If we only know how to push ourselves out of hatred and fear then our new way of living won’t be both enjoyable AND sustainable. We need to learn how to lovingly motivate ourselves. Hating yourself or living in fear is no way to go through life, and falling on and off the same horse is a really aggravating cycle.
If we want to live the life we dream, it has to be sustainable and enjoyable. Likely it’s already enjoyable or it wouldn’t be our dream, but how to we make it last? Well it can’t last out of to motivation that comes from deep dissatisfaction. How could we be both happy and deeply dissatisfied? We can’t. But if we are satisfied, how do we keep going?
It’s simple really, we understand that life is a never-ending learning and growing process. We free our self from the notion that we are going to arrive at our goal, instead we make our goal the sustainable pursuit of moving more and more into alignment with our best self. We pursue greatness, and know that we are already great for doing so.
There’s a quote that says “Always be happy, never be satisfied.” I say fuck that.

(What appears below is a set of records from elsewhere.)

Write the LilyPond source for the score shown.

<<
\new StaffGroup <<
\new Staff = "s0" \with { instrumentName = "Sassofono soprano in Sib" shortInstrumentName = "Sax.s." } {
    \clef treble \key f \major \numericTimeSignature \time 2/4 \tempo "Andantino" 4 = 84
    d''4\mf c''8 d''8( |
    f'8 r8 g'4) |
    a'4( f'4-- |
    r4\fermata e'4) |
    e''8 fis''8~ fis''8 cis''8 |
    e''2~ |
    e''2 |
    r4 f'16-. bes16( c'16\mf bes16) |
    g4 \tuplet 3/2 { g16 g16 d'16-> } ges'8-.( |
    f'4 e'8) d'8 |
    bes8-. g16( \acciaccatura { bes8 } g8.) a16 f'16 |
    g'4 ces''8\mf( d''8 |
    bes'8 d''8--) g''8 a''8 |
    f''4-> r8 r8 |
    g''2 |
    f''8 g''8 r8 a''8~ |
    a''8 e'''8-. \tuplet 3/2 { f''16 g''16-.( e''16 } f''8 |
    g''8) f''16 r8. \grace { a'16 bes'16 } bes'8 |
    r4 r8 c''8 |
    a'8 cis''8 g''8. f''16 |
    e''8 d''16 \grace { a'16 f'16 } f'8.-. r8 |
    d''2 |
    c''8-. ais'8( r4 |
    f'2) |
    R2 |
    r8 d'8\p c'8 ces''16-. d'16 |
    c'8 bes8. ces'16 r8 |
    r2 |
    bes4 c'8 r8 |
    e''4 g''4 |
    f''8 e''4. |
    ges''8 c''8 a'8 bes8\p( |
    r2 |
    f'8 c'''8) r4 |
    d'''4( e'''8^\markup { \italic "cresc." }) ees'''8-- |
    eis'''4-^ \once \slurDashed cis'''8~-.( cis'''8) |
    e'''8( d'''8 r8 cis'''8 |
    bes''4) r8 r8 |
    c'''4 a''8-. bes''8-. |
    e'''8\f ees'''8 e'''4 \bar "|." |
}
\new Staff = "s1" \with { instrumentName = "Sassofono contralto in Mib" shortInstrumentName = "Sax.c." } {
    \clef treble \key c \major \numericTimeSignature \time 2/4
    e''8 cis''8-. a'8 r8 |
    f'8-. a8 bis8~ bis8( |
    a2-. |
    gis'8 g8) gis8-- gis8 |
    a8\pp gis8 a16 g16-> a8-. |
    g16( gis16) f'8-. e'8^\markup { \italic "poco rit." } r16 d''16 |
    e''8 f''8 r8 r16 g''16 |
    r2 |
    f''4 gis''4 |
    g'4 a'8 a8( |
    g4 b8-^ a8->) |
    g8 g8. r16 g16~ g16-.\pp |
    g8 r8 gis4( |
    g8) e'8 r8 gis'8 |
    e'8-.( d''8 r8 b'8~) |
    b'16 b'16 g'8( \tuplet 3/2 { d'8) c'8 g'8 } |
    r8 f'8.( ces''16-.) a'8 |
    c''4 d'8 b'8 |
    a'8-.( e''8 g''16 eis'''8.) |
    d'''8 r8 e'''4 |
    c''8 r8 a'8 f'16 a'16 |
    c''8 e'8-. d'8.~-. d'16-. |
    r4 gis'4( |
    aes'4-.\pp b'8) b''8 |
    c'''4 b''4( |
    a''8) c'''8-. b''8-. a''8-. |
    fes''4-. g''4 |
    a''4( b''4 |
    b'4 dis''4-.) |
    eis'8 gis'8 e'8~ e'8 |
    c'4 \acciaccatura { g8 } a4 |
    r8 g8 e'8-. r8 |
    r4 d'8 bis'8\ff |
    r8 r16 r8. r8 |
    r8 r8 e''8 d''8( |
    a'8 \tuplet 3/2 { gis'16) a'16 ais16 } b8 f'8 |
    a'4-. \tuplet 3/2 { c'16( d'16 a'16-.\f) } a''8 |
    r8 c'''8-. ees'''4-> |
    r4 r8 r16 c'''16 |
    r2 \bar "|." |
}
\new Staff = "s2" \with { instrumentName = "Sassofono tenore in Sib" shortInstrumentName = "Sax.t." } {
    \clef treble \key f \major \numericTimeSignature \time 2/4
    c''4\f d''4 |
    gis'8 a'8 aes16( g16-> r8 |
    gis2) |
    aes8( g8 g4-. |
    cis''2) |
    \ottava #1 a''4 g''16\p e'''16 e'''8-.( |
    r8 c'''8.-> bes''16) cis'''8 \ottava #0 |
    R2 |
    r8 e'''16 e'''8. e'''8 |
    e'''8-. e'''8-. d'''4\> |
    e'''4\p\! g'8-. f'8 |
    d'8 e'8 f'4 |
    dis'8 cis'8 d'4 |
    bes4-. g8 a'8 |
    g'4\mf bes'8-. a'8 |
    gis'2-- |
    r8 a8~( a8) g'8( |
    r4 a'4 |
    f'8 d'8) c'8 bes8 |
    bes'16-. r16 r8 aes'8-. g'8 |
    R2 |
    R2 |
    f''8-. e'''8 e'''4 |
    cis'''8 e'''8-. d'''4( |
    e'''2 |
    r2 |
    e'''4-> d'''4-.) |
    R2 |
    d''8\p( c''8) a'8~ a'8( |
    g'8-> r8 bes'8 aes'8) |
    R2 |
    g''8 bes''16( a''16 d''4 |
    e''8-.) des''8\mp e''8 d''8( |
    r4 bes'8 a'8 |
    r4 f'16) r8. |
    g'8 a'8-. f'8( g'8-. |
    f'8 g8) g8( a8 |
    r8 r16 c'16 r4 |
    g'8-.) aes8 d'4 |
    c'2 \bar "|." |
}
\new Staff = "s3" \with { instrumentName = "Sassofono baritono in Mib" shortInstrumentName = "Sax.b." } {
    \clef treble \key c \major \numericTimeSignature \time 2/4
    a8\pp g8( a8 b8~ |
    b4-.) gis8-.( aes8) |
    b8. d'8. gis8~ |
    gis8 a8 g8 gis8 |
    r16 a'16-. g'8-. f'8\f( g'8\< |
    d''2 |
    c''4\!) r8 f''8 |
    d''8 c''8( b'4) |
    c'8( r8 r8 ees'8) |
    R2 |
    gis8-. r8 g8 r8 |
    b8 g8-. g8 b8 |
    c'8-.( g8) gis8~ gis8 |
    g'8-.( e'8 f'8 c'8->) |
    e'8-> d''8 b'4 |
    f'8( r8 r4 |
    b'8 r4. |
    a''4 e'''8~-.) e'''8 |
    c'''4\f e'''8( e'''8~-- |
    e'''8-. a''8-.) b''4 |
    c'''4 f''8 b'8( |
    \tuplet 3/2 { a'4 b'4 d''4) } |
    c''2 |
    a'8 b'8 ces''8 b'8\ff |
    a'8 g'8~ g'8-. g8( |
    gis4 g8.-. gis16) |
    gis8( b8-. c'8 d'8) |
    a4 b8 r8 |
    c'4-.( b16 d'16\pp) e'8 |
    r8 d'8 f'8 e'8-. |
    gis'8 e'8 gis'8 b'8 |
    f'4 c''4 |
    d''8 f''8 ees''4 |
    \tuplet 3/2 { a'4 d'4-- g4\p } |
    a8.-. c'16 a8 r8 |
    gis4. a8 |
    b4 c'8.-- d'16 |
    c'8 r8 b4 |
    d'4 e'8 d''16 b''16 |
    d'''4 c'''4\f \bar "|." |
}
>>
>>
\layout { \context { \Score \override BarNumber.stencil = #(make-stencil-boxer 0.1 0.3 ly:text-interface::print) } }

I say “Be happy, be satisfied, but keep fucking going!!” If you always need to revert to dissatisfaction to get motivated to do what makes for a happy life, then surprise surprise, that’s exactly what you will do.
Break the cycle. If you’re in desperation mode, if you have serious physical or mental risks associated with staying in your present situation, it’s totally fine to use that dire motivation to improve. There is nothing wrong with stage one, most of us have been there, and more than once.
It’s that more than once that sucks. By recognizing this pattern and understanding it, by seeing how it may have prevailed in our own life, we can eliminate the need to repeat the steps that take place in an unhappy period of our lives and we can work and aspire toward living in a beautiful state every day of our lives.
Peace, love and understanding. Give it to others, but most importantly give it to yourself.